Provided passage Start Marker

Convoy, a digital platform to make trucking more efficient, said it’s raised an additional $260 million to build out its service as inflation and higher fuel prices push shippers and freight brokers to find more efficient ways to move goods.
The Seattle-based company said the new funds include $160 million from a round led by Baillie Gifford and T. Rowe Price and $100 million in venture-debt investment from Hercules Capital. Convoy also lined up a $150 million line of credit from J.P. Morgan. Excluding the credit line, it’s raised $925 million to date and now has a $3.8 billion valuation.
The new money “allows us to just continue to fund the building out of the technology platform, launching of new products,” Mark Okerstrom, Convoy’s president and COO, tells Forbes. These include recent offerings such as “Convoy for Brokers where we’ve opened up essentially access to our capacity platform, access to the 400,000 trucks, to traditional (freight) brokers.”
Convoy, like competing services including Uber Freight, are focused on updating U.S. freight-booking services that traditionally have been relatively low tech and not always able to deploy trucks in the most efficient ways. Supply chain snags throughout 2021, a contributor to inflation, and complications created by the Covid-19 pandemic appear to have made digital services like Convoy’s more critical to holding down costs for the U.S. trucking industry, which generates an estimated $800 billion of revenue annually.

Provided passage End Marker
Data under study Start Marker

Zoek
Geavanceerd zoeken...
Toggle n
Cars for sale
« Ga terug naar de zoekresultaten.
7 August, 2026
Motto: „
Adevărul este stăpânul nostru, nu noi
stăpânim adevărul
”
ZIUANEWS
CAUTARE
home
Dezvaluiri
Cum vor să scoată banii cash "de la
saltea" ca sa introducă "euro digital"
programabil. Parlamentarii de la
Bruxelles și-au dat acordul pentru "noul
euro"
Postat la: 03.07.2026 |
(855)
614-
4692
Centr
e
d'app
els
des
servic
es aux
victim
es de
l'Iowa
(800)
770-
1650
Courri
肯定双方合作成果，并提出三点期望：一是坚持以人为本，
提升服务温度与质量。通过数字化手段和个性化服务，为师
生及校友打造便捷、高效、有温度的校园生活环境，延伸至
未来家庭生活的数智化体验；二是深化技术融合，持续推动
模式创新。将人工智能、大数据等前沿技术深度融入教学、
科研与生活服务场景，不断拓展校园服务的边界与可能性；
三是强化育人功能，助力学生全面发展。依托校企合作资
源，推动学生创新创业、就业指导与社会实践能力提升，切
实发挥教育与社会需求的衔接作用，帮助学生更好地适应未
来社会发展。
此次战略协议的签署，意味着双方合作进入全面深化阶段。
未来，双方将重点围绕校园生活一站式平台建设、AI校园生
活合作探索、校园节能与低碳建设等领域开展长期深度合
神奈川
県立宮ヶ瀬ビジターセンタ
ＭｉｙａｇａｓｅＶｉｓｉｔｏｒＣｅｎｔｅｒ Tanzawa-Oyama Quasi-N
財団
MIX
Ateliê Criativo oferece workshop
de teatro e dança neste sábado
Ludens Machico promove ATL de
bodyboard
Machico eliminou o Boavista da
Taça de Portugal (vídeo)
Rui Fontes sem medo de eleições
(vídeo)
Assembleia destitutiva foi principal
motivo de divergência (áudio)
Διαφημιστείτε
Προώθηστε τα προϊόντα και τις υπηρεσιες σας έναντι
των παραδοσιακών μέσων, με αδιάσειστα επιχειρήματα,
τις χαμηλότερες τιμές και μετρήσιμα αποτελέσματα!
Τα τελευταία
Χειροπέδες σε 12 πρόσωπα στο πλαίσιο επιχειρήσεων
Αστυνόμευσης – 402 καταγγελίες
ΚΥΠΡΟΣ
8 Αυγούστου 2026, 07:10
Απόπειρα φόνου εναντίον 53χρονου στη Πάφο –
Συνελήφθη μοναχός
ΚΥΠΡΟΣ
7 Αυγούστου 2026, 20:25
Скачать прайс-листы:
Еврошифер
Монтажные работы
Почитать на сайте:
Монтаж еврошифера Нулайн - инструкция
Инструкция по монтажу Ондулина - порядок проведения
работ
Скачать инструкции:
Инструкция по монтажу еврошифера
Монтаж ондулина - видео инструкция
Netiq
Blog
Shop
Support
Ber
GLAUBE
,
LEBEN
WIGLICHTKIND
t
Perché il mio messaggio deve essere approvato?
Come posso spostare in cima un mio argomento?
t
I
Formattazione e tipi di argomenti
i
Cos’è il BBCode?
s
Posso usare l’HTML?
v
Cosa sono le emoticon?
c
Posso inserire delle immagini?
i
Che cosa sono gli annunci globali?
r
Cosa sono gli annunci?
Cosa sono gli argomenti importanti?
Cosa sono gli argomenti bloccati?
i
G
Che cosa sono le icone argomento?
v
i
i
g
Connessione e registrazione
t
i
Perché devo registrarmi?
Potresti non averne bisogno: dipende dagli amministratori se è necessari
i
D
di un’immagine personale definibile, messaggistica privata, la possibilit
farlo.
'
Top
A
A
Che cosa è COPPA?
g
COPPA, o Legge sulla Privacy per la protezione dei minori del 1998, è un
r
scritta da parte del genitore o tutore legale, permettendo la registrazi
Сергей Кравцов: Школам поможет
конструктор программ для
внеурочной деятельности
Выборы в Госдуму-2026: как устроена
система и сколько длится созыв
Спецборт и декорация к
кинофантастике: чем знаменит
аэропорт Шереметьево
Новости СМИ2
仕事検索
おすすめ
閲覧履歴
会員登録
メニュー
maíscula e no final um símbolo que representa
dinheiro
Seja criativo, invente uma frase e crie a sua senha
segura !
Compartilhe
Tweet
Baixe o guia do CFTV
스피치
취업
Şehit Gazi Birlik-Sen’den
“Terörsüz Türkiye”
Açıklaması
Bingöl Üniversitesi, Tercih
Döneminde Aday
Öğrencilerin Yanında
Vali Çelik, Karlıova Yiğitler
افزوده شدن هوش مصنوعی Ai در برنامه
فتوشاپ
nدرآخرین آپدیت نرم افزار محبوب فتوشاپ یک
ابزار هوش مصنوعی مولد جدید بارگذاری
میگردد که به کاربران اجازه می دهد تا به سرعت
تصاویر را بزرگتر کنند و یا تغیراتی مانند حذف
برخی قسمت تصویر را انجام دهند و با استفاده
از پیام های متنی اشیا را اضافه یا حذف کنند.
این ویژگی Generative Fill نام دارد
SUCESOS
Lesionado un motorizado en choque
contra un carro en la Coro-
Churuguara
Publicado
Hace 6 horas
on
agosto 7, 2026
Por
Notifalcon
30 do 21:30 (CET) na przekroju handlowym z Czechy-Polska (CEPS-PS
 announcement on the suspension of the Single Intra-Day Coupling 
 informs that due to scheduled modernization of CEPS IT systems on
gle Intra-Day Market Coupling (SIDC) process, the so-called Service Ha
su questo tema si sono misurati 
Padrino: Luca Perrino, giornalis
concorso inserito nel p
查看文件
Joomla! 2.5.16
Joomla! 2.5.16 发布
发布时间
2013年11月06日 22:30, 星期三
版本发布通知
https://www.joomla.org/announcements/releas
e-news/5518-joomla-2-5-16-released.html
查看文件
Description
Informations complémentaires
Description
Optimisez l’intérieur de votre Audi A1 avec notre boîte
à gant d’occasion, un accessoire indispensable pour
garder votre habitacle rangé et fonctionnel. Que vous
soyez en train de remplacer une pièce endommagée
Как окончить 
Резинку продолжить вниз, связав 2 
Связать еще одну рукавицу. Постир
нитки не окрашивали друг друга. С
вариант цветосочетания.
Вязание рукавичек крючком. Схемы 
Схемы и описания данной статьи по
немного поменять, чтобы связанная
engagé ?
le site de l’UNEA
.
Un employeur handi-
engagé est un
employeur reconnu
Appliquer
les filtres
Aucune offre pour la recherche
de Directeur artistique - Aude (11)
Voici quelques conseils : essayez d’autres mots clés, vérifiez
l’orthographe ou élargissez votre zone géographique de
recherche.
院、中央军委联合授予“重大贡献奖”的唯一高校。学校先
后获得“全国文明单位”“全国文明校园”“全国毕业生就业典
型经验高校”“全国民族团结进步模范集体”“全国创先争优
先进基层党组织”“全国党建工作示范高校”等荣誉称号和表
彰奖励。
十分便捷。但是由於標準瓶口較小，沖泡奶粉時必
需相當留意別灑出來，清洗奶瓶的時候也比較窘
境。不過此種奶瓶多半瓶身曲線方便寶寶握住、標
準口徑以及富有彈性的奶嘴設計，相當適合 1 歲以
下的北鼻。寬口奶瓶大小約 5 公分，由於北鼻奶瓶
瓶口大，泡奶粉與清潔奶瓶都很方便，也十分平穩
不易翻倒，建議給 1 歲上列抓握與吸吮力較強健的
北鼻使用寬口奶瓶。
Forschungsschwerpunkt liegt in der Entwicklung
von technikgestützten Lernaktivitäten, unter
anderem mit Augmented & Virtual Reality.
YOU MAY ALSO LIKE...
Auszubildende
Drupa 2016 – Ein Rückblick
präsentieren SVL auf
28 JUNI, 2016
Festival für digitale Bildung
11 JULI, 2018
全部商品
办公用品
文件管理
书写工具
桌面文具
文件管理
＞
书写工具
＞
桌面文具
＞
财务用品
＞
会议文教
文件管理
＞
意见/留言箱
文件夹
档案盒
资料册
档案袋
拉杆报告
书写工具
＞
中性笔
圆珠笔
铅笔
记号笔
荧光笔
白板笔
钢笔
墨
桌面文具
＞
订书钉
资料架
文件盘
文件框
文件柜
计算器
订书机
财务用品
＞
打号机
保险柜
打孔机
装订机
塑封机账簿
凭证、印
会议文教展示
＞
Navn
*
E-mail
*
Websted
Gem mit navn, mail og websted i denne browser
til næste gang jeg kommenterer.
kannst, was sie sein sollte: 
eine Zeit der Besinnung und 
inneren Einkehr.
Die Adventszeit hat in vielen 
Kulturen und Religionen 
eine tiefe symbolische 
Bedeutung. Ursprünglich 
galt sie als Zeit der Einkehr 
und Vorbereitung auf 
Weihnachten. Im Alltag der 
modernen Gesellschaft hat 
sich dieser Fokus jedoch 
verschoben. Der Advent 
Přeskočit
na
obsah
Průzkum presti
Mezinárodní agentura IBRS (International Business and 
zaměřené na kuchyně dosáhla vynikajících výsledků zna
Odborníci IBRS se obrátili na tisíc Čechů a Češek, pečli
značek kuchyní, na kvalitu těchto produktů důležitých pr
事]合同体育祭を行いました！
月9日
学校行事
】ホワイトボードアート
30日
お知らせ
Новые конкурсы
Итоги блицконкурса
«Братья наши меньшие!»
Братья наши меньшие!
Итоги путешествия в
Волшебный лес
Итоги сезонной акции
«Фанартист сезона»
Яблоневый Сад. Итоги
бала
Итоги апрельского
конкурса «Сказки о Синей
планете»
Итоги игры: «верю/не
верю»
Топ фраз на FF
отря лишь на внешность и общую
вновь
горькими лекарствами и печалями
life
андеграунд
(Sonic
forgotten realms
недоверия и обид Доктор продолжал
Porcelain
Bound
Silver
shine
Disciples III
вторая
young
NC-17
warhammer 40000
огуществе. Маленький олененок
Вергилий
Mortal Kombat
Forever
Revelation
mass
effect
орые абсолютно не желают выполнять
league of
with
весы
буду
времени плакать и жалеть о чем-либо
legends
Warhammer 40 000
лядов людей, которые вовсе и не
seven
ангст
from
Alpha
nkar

Data under study End Marker

Exercises to complete:
1. List every firm that the passage about Convoy's funding names as supplying Convoy with investment, debt, or a line of credit.
2. Write the next paragraph of the passage about Convoy's funding, starting after its final sentence.
The items that come after the passage about Convoy's funding have no connection to it.

Responses by item number:
1. Baillie Gifford, T. Rowe Price, Hercules Capital, J.P. Morgan

2.
“The pandemic highlighted how important trucking is and how volatile and inefficient this industry can be,” cofounder and CEO Dan Lewis said in a statement.” We know that we can do better by using modern technology and algorithms to help orchestrate freight logistics, improve service, reduce waste, and help drivers.”
Convoy’s platform, accessible via a smartphone app, uses machine learning to match carriers to loads and prevent trucks from driving “empty miles” with no loads. It currently has 400,000 trucks in its network.
Okerstrom said revenue for the closely held, seven-year-old company is growing about 50% annually and should top $1 billion this year.
The company hasn’t announced plans to go public though the new funding it’s just raised “puts us on very solid footing to consider that as an option in the future,” he said.